**TEXT UNDER STUDY**:
####################

The three component measures (1–5)¶
Domain breadth — how many genuinely distinct domains the prime appears in. A high score means the prime shows up across unrelated fields (mathematics, ecology, organizations, art); a low score means it lives in one neighborhood of related disciplines. This tracks the spread of the prime.
Structural abstraction — how cleanly the prime's signature can be stated without naming any particular medium. A 5 means the pattern is already domain-stripped — expressible purely in relational vocabulary — so instantiating it elsewhere is recognition, not translation. A low score means the definition leans on substrate-specific machinery that must be reinterpreted to move it. (This is closely related to a prime's position on the structural–framed spectrum: structural primes tend to score high here.)
Transfer evidence — how much real, non-metaphorical evidence exists that the prime has actually been carried across domains and done analytical work there. A high score means documented, load-bearing instances in multiple fields; a low score means the cross-domain reach is plausible or asserted but thinly demonstrated. This is the empirical check on the other two: a prime can be abstract (high structural abstraction) yet still have its proven applications clustered in a few fields (lower transfer evidence).

####################

**TASK DETAILS**:
Answer these questions from the passage on the three component measures:
(a) Which four fields are given as examples of unrelated fields in the account of domain breadth?
(b) According to the account of structural abstraction, what does a score of 5 mean?
(c) Which measure is described as the empirical check on the other two?
The material placed after this passage on the three component measures is separate from it.

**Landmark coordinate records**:
####################

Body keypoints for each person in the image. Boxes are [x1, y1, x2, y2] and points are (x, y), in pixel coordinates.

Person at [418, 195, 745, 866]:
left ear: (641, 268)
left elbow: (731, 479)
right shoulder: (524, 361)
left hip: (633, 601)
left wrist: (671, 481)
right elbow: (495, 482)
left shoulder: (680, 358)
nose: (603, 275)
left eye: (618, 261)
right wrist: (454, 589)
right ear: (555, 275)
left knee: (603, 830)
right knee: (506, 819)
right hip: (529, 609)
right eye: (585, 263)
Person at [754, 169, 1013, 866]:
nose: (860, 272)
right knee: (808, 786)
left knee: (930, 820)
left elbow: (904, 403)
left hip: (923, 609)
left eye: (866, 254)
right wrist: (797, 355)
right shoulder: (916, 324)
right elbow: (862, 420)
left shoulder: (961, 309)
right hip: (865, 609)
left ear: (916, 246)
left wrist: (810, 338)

####################

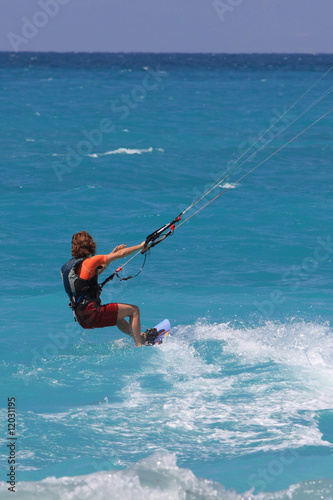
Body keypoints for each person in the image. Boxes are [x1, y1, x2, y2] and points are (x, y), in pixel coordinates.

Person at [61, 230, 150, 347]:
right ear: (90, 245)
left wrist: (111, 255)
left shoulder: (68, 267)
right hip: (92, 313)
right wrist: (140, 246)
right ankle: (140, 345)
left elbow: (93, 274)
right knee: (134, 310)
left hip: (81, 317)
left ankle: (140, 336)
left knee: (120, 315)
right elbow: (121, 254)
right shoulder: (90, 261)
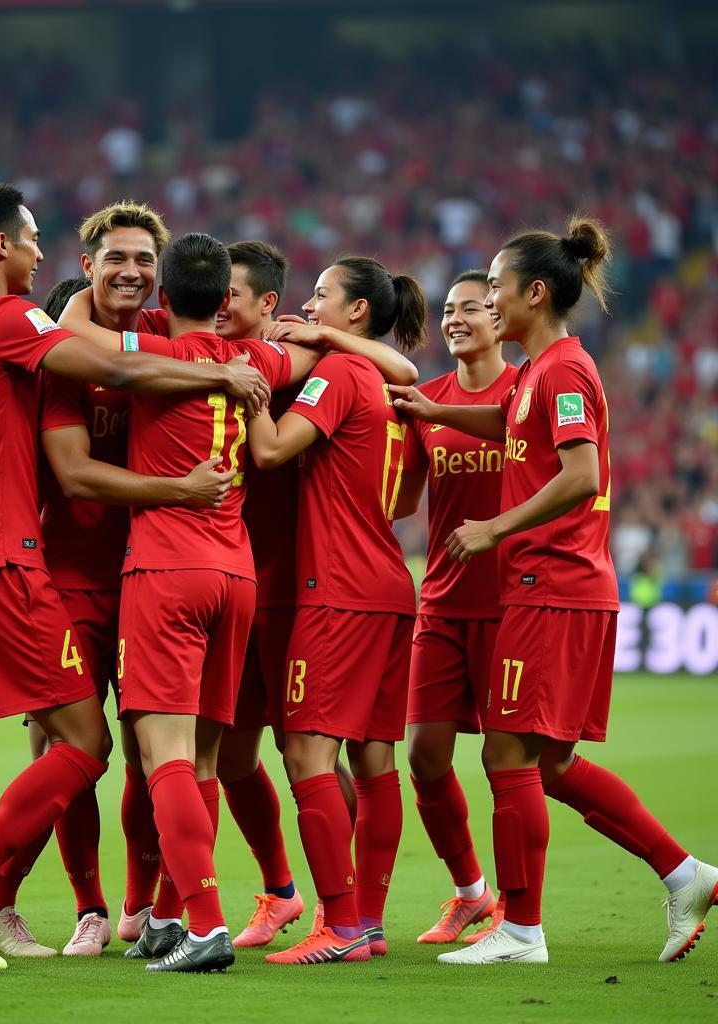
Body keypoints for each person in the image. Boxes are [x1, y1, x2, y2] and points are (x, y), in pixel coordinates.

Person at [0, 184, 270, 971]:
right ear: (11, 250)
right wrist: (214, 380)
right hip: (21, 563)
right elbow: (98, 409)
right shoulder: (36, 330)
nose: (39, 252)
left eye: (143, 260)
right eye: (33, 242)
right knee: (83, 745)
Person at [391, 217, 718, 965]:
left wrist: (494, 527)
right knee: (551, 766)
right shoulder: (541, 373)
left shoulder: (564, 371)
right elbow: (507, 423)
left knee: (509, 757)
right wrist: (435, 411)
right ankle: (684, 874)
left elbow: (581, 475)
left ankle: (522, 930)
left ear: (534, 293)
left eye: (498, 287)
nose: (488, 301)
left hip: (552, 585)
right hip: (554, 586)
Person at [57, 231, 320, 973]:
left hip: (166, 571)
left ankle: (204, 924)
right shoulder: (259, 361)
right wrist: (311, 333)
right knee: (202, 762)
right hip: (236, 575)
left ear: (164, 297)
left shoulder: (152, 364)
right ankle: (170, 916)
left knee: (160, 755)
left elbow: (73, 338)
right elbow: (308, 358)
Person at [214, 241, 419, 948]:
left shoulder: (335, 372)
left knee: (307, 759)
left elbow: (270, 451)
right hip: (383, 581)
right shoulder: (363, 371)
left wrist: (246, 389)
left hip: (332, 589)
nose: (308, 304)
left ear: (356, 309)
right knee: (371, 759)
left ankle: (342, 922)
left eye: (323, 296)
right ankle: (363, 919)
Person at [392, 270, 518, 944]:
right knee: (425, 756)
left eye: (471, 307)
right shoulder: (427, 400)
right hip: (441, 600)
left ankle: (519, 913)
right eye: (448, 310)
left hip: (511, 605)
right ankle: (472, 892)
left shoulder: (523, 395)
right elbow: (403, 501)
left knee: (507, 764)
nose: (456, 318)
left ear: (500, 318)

####################

**TASK OUTPUT**:
(a) Mathematics, ecology, organizations and art.
(b) The pattern is already domain-stripped and expressible purely in relational vocabulary, so instantiating it elsewhere is recognition, not translation.
(c) Transfer evidence.